Henri Donnedieu de Vabres (/fr/; 8 July 1880 – 14 February 1952) was a French jurist who took part in the Nuremberg trials after World War II and a president of the AIDP. He was the primary French judge during the proceedings, with Robert Falco as his alternate.

==Biography==

Donnedieu was born in Nîmes to a Protestant and bourgeois family. Prior to the war, he had campaigned for the concept of an International Criminal Court while serving as a professor of criminal law at the University of Paris. He continued to serve as a law professor in Vichy France. He also became director of the Paris Institute of Criminology. Later in 1947, he would again submit his idea before the United Nations' Committee on the Progressive Development of International Law and its Codification.

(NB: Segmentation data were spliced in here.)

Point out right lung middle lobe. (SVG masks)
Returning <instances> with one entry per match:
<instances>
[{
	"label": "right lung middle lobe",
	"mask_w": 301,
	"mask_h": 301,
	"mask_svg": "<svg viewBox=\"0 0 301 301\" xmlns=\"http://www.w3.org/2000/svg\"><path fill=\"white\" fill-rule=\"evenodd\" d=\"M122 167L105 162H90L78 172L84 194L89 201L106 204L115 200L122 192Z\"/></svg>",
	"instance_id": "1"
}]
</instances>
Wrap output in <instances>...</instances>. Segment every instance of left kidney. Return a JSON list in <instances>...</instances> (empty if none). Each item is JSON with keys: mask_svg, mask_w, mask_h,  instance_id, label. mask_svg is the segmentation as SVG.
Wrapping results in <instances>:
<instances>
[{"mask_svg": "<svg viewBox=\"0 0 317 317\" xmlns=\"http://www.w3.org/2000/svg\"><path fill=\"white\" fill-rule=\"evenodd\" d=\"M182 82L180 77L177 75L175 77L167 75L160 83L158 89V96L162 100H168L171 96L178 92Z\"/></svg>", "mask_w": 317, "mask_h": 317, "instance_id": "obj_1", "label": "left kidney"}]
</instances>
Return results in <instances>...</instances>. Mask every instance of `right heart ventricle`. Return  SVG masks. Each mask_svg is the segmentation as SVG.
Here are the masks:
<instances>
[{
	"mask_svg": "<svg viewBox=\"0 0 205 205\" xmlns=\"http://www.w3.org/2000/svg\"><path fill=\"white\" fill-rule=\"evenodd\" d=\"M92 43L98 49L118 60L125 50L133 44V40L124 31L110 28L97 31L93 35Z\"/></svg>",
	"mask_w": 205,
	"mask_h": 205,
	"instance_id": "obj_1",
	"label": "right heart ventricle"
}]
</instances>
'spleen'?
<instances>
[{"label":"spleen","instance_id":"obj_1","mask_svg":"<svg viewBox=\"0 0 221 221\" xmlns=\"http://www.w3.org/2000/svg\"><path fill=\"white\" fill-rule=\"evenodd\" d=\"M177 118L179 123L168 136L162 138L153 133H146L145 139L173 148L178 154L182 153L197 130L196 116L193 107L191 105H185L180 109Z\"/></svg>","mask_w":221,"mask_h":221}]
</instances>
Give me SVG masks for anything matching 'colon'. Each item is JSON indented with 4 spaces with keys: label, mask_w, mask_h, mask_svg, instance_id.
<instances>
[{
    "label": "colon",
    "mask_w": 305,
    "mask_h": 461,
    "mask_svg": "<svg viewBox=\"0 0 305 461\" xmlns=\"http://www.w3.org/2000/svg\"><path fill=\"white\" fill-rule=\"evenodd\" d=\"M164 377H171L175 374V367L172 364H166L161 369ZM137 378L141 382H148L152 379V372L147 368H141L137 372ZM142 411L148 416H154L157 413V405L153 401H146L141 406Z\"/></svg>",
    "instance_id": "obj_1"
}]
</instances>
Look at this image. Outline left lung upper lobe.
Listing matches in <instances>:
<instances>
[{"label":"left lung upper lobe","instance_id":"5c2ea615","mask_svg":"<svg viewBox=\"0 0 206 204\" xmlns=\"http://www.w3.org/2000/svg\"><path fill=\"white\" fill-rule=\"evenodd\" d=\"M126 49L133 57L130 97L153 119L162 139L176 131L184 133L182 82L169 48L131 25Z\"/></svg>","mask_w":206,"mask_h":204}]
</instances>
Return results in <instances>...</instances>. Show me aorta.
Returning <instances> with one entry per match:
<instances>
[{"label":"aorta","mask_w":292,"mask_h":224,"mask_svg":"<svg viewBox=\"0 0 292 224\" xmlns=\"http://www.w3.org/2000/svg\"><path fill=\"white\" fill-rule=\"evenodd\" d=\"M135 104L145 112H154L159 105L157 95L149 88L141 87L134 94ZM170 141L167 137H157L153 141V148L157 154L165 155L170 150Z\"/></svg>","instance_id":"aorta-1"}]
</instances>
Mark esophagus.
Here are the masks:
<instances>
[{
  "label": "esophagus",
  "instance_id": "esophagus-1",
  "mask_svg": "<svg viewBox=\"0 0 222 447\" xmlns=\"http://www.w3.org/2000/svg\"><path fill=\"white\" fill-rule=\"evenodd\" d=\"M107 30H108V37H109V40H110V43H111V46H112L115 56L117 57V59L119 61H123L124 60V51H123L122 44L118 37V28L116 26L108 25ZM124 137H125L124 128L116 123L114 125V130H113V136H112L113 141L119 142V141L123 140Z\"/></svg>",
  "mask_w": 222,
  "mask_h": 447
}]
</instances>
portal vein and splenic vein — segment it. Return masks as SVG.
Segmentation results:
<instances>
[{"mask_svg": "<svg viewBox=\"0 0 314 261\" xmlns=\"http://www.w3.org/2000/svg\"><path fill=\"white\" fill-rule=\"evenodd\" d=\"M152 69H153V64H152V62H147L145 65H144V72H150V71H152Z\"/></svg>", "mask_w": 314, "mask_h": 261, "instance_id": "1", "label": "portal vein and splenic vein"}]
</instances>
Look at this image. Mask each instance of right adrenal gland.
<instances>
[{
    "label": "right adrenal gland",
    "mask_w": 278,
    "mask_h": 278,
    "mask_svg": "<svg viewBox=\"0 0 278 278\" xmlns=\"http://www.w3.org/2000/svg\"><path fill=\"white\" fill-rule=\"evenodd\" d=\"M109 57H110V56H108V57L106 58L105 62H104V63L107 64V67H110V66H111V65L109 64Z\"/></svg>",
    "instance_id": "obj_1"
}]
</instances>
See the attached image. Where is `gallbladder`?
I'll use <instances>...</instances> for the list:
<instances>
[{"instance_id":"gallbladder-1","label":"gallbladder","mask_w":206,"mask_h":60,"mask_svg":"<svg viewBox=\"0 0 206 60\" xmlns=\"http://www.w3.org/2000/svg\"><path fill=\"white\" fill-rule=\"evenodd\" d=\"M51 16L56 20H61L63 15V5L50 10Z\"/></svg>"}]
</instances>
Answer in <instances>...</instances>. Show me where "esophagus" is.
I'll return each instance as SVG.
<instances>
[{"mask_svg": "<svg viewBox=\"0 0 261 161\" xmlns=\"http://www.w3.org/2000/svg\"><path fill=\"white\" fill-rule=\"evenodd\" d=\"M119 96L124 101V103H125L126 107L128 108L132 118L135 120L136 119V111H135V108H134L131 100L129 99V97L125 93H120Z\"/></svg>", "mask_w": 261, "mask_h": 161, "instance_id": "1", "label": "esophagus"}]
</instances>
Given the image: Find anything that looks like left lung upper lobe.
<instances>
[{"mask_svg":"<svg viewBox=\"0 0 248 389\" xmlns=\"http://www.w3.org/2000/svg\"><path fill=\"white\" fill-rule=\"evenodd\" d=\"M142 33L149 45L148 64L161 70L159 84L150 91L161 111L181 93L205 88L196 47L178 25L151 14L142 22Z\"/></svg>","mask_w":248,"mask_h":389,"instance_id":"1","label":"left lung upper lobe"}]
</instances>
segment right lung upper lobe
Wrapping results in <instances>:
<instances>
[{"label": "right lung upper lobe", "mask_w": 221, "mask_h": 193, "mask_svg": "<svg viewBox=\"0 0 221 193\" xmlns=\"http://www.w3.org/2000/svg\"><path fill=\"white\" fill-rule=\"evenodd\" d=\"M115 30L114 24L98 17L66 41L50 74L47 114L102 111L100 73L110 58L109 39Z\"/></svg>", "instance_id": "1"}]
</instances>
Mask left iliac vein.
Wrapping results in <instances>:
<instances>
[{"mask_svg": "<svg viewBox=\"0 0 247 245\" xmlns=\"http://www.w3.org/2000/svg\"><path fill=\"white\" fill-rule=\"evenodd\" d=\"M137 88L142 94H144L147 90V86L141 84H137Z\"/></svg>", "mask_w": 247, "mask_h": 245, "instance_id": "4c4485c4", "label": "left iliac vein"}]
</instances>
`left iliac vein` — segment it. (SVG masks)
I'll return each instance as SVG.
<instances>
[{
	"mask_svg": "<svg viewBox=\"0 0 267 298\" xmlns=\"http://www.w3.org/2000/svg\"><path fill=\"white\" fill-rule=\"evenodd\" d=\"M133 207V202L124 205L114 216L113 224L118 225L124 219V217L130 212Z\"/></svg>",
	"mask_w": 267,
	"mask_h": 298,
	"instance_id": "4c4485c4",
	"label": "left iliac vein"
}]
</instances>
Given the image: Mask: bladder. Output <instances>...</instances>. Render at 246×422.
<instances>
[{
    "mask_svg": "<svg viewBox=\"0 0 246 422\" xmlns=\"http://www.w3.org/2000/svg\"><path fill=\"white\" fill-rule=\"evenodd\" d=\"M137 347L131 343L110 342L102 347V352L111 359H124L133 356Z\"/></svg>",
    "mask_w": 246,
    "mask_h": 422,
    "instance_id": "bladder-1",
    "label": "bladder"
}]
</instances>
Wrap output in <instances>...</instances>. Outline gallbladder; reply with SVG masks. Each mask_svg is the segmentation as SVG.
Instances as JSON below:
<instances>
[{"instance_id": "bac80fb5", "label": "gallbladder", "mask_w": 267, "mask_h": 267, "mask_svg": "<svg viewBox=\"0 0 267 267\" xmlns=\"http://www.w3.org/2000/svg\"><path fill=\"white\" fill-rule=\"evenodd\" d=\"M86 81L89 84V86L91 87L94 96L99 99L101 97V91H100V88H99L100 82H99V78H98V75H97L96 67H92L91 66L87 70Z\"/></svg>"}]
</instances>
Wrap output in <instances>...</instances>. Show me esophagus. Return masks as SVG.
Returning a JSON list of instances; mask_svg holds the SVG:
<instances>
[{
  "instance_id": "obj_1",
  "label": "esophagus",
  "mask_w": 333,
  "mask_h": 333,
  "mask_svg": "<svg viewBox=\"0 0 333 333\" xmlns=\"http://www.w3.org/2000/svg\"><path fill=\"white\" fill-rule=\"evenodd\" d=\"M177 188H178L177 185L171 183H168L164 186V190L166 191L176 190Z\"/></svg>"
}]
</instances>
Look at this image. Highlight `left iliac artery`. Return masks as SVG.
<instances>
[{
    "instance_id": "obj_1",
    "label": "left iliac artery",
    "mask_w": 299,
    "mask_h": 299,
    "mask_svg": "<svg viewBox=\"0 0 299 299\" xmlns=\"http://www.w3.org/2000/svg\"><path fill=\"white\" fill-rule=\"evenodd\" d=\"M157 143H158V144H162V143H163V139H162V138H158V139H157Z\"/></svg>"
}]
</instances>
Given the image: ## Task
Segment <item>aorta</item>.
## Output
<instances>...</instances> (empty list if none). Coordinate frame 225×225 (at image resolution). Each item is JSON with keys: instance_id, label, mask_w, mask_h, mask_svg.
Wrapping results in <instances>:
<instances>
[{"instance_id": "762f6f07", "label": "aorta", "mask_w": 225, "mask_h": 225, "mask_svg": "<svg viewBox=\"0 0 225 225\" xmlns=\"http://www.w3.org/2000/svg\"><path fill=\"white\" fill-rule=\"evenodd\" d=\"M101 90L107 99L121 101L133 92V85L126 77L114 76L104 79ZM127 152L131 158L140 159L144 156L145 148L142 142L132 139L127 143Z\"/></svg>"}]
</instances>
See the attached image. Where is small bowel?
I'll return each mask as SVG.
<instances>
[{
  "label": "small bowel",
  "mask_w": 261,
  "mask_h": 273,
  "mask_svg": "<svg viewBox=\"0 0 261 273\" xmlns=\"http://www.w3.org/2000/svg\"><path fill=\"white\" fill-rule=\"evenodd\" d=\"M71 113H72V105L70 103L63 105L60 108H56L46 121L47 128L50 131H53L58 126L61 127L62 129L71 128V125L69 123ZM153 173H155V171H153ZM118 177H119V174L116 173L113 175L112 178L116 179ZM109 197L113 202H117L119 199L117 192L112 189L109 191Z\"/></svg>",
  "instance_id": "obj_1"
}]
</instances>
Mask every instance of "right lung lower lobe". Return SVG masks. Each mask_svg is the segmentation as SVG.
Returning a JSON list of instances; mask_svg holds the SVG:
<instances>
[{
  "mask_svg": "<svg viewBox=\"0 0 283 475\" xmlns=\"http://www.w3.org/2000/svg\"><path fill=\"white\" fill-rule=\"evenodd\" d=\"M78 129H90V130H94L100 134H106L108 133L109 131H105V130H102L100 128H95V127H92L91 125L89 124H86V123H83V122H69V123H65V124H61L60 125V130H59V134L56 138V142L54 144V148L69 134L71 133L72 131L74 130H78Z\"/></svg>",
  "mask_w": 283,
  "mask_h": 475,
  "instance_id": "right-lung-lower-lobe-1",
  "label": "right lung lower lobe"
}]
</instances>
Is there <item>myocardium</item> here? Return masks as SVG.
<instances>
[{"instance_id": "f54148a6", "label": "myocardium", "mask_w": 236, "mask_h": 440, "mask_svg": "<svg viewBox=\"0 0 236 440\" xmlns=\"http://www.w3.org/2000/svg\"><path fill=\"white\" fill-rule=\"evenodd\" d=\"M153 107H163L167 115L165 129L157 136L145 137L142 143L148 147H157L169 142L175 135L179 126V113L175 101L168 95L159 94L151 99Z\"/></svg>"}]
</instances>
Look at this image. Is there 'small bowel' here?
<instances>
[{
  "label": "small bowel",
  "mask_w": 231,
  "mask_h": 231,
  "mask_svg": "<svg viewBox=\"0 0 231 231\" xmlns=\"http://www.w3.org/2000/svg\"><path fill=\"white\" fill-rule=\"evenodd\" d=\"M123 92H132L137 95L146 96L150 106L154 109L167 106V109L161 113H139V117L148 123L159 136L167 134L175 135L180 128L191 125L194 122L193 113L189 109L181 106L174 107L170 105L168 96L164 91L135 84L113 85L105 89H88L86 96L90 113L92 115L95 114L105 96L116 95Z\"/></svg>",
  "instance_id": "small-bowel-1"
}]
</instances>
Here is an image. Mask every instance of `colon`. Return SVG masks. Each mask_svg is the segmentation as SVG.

In 1935 Donnedieu accepted an invitation to Berlin from Hans Frank, Hitler's personal lawyer and later Governor-General of occupied Poland. They debated the idea of an international criminal court. Frank was later one of the accused tried at Nuremberg, convicted, and sentenced to death.

Donnedieu was the only one of the trial judges who was not a professional judge; this is likely because judges under the Vichy regime would have had to swear allegiance to the regime, whereas Donnedieu as a professor did not. During the trials, Donnedieu was noted for protesting against the charges of Conspiracy to Wage War as he felt it was too broad to be served in such a monumental trial. As a corollary of this view, he strongly protested against the conviction of Colonel-General Alfred Jodl, stating that it was a miscarriage of justice for the professional soldier to be convicted – when he held no allegiance to Nazism. Jodl was later exonerated posthumously by a German court, citing Donnedieu's statement. On 28 February 1953, a West German denazification court declared Jodl not guilty of breaking international law. This not guilty declaration was revoked on 3 September 1953, by the Minister of Political Liberation for Bavaria. His trial secretary was Yves Beigbeder.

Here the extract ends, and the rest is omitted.